The final step updates the account metadata used by Prism Central to present built-in capabilities. Karbon had registered itself as one of these capabilities. The cleanup updates the account configuration so that Prism Central recognises that Kubernetes Management is fully disabled. This is the step that removes the Karbon UI entry from the top navigation bar and ensures a consistent NKP-only experience.
Once all actions are complete, support performs a final validation to ensure that services remain disabled, the UI is clean, container images are removed, locks are cleared, Calm entries are gone, and internal state matches the intended design. At this point, the environment is fully decommissioned from NKE with no residual effects.
What You Should Expect After the Cleanup
Once the cleanup finishes, Prism Central reflects the new architecture. Karbon disappears entirely from the UI. The system no longer holds metadata or catalog entries linked to NKE. NKP stands as the only Kubernetes lifecycle solution exposed to the administrator.
The result is a cleaner, more predictable management plane and a more reliable foundation for future upgrades.

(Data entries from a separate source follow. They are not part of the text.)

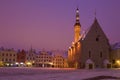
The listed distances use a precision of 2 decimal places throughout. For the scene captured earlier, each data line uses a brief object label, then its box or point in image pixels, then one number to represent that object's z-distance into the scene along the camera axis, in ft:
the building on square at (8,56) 166.75
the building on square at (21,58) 176.76
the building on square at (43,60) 184.62
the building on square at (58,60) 179.80
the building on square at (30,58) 178.84
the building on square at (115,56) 104.33
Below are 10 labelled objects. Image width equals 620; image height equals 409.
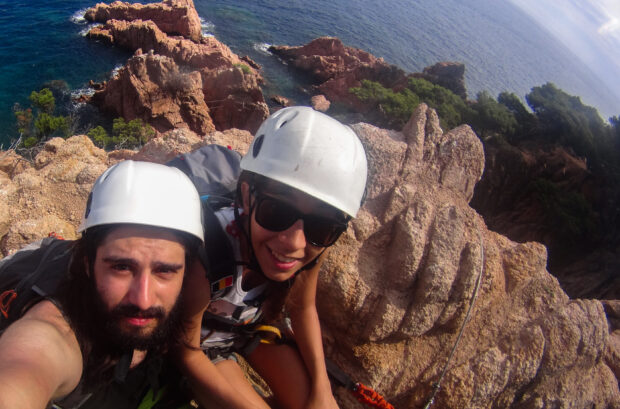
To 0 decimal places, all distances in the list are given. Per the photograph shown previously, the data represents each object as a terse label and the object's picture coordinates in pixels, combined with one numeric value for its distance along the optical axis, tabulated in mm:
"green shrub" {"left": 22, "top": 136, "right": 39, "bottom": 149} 19412
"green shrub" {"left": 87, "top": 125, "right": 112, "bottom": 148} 20500
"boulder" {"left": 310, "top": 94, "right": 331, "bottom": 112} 33906
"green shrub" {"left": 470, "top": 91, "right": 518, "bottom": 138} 24516
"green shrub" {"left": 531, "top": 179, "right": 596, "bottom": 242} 16969
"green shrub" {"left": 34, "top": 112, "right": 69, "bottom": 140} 21875
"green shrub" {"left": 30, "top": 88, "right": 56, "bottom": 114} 24438
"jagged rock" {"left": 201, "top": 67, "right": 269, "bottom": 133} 25062
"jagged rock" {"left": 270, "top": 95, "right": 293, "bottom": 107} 34562
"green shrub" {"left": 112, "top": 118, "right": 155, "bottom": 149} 20953
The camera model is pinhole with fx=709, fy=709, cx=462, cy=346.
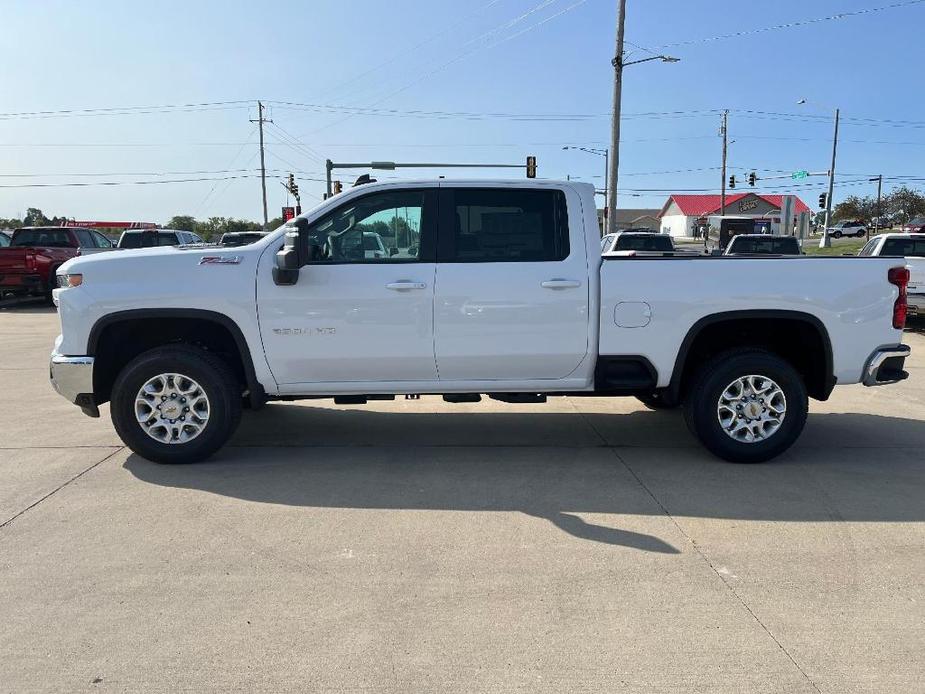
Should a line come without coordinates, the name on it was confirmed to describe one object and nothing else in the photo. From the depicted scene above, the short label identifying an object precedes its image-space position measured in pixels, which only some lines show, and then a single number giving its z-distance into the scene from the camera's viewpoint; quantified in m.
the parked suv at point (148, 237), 19.48
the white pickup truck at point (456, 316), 5.04
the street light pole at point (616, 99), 22.97
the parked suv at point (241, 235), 14.66
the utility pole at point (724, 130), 54.77
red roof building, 94.38
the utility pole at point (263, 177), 59.72
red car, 16.92
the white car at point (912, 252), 12.66
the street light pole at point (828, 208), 46.72
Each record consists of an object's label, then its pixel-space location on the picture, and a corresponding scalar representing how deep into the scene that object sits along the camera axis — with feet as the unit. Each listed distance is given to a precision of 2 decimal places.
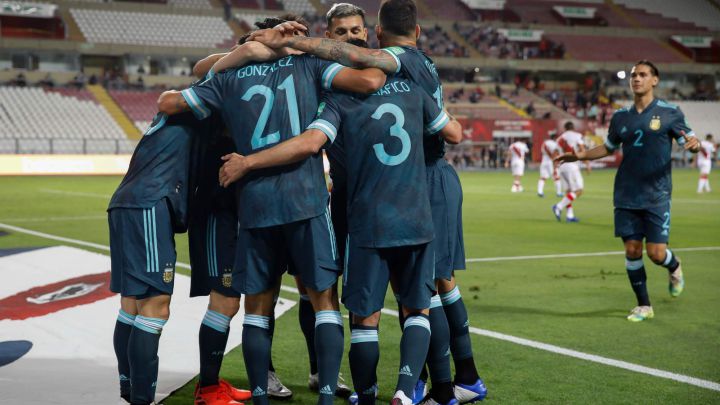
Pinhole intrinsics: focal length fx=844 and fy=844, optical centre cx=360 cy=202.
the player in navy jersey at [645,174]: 25.26
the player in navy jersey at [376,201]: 14.44
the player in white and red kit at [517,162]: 92.38
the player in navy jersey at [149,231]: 14.94
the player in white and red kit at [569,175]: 60.08
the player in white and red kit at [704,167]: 88.84
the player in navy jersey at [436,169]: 14.52
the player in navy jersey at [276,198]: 14.37
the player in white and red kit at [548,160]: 81.18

When to Engage Nutanix Support
If Karbon still appears after migrating to NKP, or if you encounter residual metadata related to NKE clusters, it is the right time to open a support case. Support validates the environment and performs the cleanup using tools designed for this purpose. Even though the issue is cosmetic, a consistent configuration ensures smoother lifecycle operations and keeps Prism Central aligned with your architecture.
Final Thoughts
Migrating from NKE to NKP is a natural evolution, but Prism Central may retain historical artifacts that do not belong in the new design. Understanding why they remain and how they are removed helps maintain clarity and operational consistency. With a bit of preparation and a guided cleanup, your environment becomes fully NKP-only, with a management plane that matches the platform you actually run.